**Passage provided:**
== == ==
I spoke in parliament today in favour of a bill that will progress the constitutional recognition of Indigenous Australians.
Aboriginal and Torres Strait Islander Peoples Recognition Bill, 7 February 2013
We speak a lot in this House about Indigenous gaps. Yesterday we heard the Prime Minister and the Leader of the Opposition speak eloquently about the gaps in life expectancy, educational attainment and employment between Indigenous and non-Indigenous Australians. It is important to focus on those gaps, but it is also important to have a sense of optimism and pride in Australia's Indigenous heritage. As the member for Throsby noted earlier in this debate, it is great and exciting to know that we have in this country a people whose association with the land goes back tens of thousands of years. Maintaining that sense of excitement and living alongside people with the longest continuing link to their land is a great thing. This bill in some sense recognises our pride in Australia's Indigenous heritage. That Indigenous heritage involves maintaining a multiplicity of languages. As the member for Blair noted, there has been a decline in Indigenous language knowledge over recent years, and that is important to redress because language is culture—it maintains your links with generations gone by.
== == ==
**Data for analysis:**

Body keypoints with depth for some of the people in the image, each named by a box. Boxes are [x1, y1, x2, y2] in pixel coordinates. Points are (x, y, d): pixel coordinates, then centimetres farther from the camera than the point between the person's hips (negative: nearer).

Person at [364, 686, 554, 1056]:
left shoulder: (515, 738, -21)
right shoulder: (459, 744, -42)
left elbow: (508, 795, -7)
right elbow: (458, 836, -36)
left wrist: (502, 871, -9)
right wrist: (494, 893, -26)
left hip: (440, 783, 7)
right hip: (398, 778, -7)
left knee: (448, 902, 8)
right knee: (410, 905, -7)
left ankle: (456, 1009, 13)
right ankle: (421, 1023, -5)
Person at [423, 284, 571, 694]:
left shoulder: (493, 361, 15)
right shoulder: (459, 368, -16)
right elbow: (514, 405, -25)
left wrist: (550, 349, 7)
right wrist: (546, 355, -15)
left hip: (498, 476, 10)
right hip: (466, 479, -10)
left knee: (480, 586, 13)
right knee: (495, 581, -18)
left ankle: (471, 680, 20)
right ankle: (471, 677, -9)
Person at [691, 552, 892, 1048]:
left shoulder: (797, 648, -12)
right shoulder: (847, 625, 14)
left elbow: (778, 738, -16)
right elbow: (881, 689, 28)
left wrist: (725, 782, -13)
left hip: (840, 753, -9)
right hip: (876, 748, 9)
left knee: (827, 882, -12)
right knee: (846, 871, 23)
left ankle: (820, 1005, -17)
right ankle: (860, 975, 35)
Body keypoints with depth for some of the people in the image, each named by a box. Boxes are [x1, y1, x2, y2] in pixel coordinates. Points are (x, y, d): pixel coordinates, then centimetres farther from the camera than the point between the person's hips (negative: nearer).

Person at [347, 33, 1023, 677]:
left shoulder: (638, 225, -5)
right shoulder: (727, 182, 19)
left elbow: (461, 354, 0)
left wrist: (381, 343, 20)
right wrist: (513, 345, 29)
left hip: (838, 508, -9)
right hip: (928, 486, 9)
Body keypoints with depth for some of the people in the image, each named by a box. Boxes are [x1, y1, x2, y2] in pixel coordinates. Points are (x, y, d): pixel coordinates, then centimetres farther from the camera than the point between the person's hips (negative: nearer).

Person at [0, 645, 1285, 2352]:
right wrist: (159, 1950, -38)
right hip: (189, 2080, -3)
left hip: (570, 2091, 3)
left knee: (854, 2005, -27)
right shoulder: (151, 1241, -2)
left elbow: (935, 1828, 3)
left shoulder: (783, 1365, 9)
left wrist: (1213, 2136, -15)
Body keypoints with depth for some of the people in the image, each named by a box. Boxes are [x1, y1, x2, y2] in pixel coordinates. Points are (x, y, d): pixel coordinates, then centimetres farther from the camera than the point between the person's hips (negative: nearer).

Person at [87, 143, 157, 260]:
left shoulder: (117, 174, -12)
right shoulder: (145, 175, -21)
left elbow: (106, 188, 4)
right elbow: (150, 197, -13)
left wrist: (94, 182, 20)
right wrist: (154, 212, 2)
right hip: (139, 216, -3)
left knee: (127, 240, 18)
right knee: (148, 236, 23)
== == ==
**Questions to answer:**
(a) Answer these questions from the speech on Indigenous recognition:
(i) What date is given for the Aboriginal and Torres Strait Islander Peoples Recognition Bill?
(ii) Which member noted that a people's association with the land goes back tens of thousands of years?
(iii) Which member noted a decline in Indigenous language knowledge?
(b) List every gap between Indigenous and non-Indigenous Australians that the speech on Indigenous recognition says the Prime Minister and the Leader of the Opposition spoke about.
(c) Pick up the speech on Indigenous recognition after its final sentence and keep it going in the same voice.

**Results:**
(a)
(i) 7 February 2013
(ii) The member for Throsby
(iii) The member for Blair

(b)
- Life expectancy
- Educational attainment
- Employment

(c)
There is a terrific book called Stories of the Ngunnawal which talks about some of the Indigenous elders and significant members of the Indigenous community here in the ACT. One of those stories is about Carl Brown who was born in 1952. He said that he knows a few words in traditional language. Instead of asking, 'Who's the person?' there is a word for it: 'boothm'. He said that if a person is silly they call them 'murinj', they call tucker 'dungaan' and they call a dog 'mirigung'. He said his parents spoke traditional language like he does but they knew more words—he said they would have had to. He notes that Indigenous language knowledge has declined since the previous generation. You can sense in his story a little sadness at the loss of language. We need to maintain those languages, just as we need to attain this important symbolic recognition in the Constitution.
Next Wednesday will mark the fifth anniversary of Australia's apology to Indigenous Australians—the moment when a Labor government stood up and said, long overdue, that we were sorry for the wrongs of past governments; we were sorry to the children who were ripped from families, to the communities that were broken, and to the generations that suffered and whose pain remained unacknowledged by many governments for too many years.
The apology was driven by an understanding that words alone could not undo the works of the past and words alone would not absolve us from future actions in closing the gap. It was a symbol. Stolen generations elder Aunty Lorraine Peeters said it was a 'symbol of the hope we place in the new relationship you wish to forge with our people'.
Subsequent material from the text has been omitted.